The problem with a financial capital based on counterfeiting is this: you have lots of rich people centered around the counterfeiters - ie. capitalists who consume a lot without producing anything tangibly useful. And you have lots of service jobs - these services jobs are targeted towards fulfilling the whims of the capitalists - they too don't produce much that's tangibly useful. In this money master and servicing slave economy, all the actual manufacturing has been outsourced to Third World nations. If the Third World nations switch to producing for themselves, instead of for the finance "capitals", then what remains in the financial "center" are basically a lot of useless jobs - yes, they too can feed themselves, but switching their economy into one that no longer requires colonial extraction cannot happen overnight - if the colonies shut off their supplies too quickly, the financial "center" will implode in chaos.

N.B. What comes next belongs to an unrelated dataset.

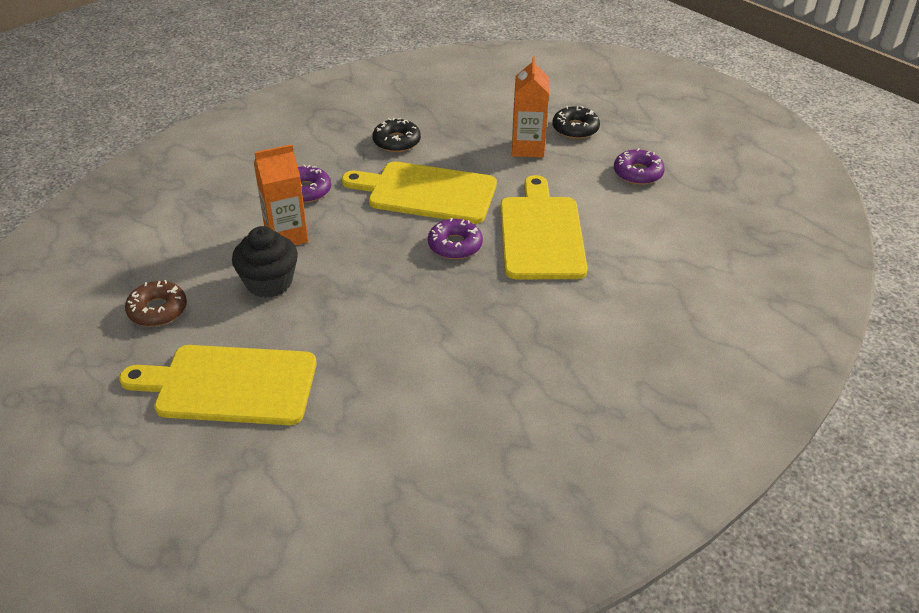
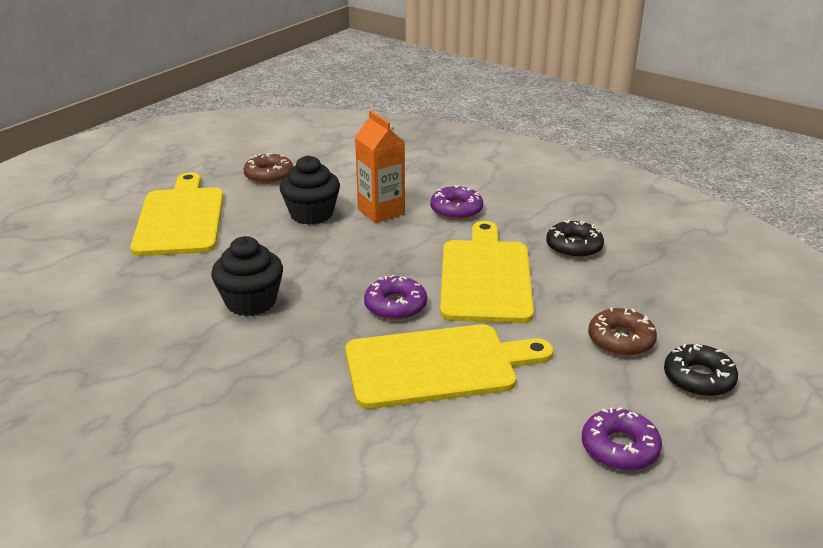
camera: 80 degrees right, 10 degrees down
(423, 331) = (251, 302): none -> black cupcake
(527, 148) = (621, 340): orange carton -> brown donut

There is some truth to this, but modern currencies are far stronger than the former gold standard and it is hard to honestly claim that they are of no value (or counterfeit) being that they are backed by a stronger, diversified holdings.

cyu
9th January 2015, 23:24
I would say paper currency vs gold is a false dichotomy. If the Republicans are bad, that doesn't automatically mean the Democrats are good.

Regardless of whether the rich hold vast amounts of paper currency or gold, it doesn't matter. If the colonial manufacturers stop using whatever medium of exchange that the "rich" use, and stop shipping supplies to the "financial centers", then the center will implode, regardless of what "wealth" they supposedly have.

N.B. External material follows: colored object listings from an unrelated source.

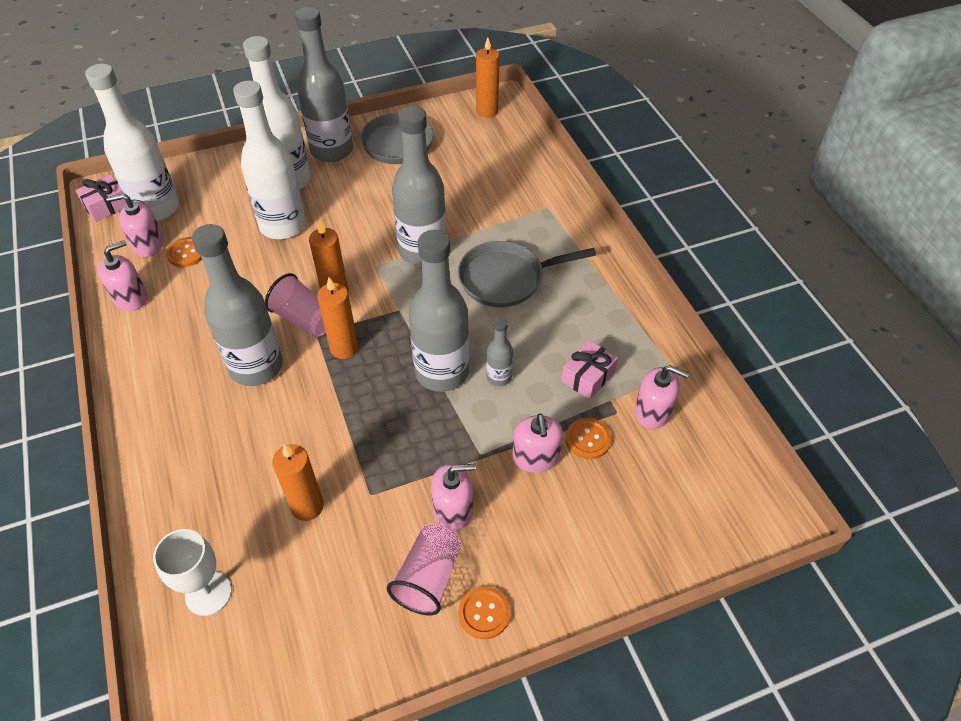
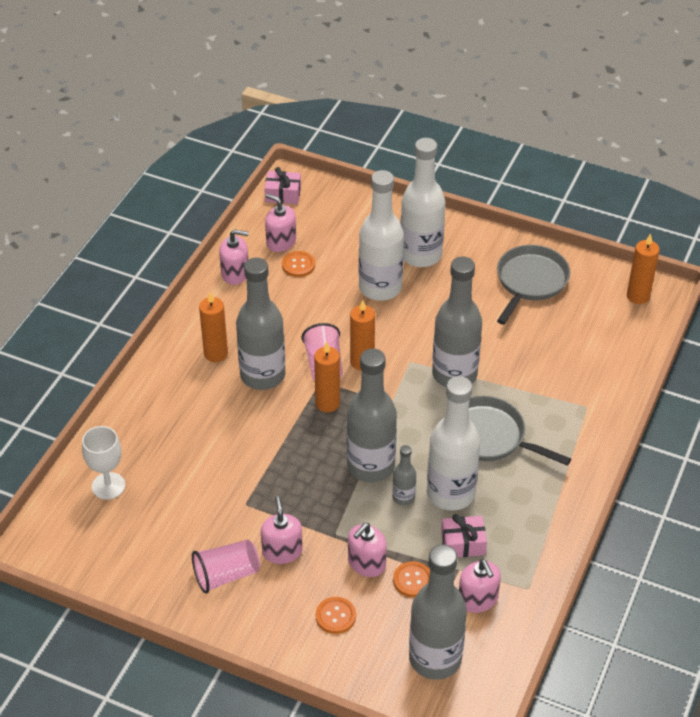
camera: 45 degrees right, 5 degrees down
(156, 208) = (312, 218): white bottle -> white bottle (450, 493)
(307, 506) = (204, 482): orange candle -> orange candle (216, 353)
(332, 150) = (477, 251): grey bottle -> grey bottle (435, 658)
(453, 509) = (282, 551): pink soap dispenser -> pink soap dispenser turned 135 degrees counterclockwise
(484, 613) = (235, 618): orange button -> orange button (335, 616)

The only way the center won't collapse is that instead of storing up vast amounts of soft or hard currency, they instead have a large store of food, energy, and other manufactured products. If they have that, then they can at least survive for a while until their supplies run out.

Prof. Oblivion
9th January 2015, 23:26
I wasn't being literal, a bit tongue in cheek. Actually it'd be very profitable for businesses that use petroleum products, like airlines.

Definitely. Every asset has conflicting claims.

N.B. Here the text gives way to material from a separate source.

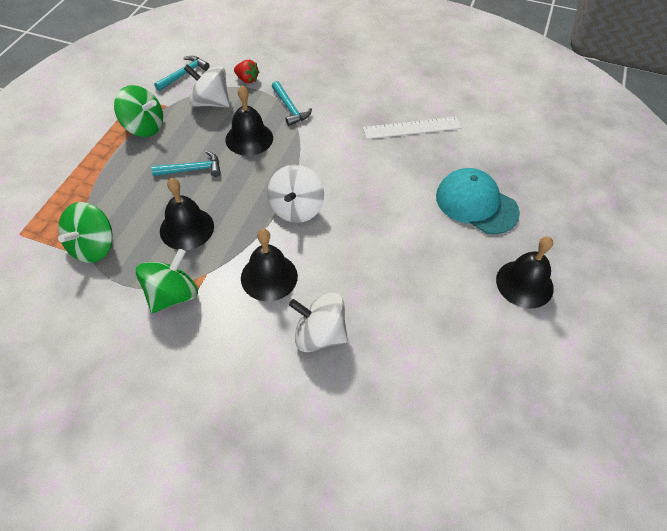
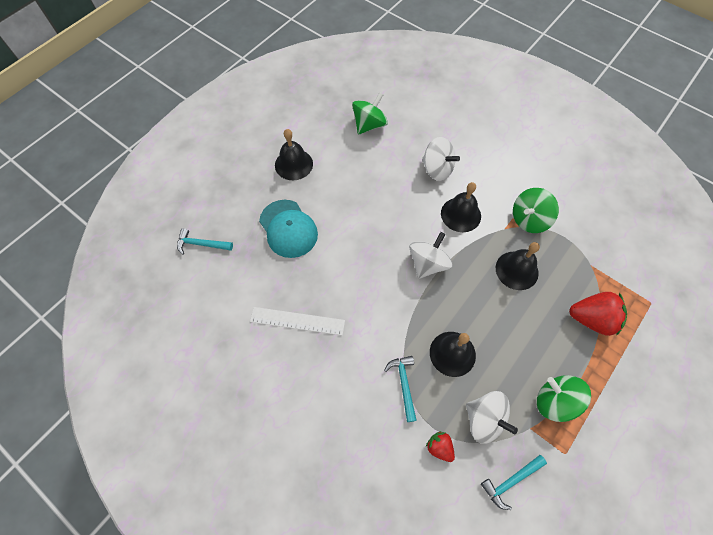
camera: 160 degrees left, 10 degrees up
(93, 247) = (589, 273): green spinning top -> green spinning top (369, 125)
(97, 200) = (592, 319): none -> red strawberry
(192, 169) = (509, 330): turquoise hammer -> turquoise hammer (201, 244)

There are huge political implications. Europe and Russia have intertwined economies. If I am correct, Russia is an important market for Europe. Now Russia's buying power is severely hurt. So, that hurts Europe. In Europe, there is a big fight to keep their social democracy, but they are not doing well. Austerity is a major conflict. As European economies hurt more, more people will advocate for austerity because it just needs to be done to balance the budget, but not everyone will like that, and their will be more fighting against it.

Another possible avenue is that NATO won't be as strong as Europe weakens. That offsets the power balance in the world.
Of course this is conjecture but what is not is that global capitalism is hurting itself. As more regions become sluggish and slow, more people are hurt, the stronger our position gets.

What?

cyu
11th January 2015, 13:26
http://www.zerohedge.com/news/2015-01-10/oil-price-blowback-putin-creating-new-world-order

Barack Obama: If you’ll recall, their (Russia) economy was already contracting even before oil collapsed. And part of our rationale was that the only thing keeping that economy afloat was the price of oil. And if we were applying sanction pressure, over time it would make the economy of Russia sufficiently vulnerable that if and when there were disruptions with respect to the price of oil — that they’d have enormous difficulty managing it.”

Am I mistaken or did Obama just admit that he wanted “disruptions” in the “price of oil” because he figured Putin would have “enormous difficulty managing it”?

Isn’t that the same as saying that it was all part of Washington’s plan; that plunging prices were just the icing on the cake for their asymmetrical attack on the Russian economy?